* [ASSIGNED TASK]:
Each line in the records that mentions the word "left" needs to be listed.

Start of RECORD SET

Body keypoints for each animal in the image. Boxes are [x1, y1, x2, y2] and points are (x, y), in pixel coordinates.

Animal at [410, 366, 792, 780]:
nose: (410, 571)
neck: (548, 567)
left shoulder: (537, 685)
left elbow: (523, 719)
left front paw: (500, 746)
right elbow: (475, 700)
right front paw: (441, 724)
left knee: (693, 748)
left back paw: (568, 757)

End of RECORD SET

* [RESPONSE TO THIS TASK]:
left shoulder: (537, 685)
left elbow: (523, 719)
left front paw: (500, 746)
left knee: (693, 748)
left back paw: (568, 757)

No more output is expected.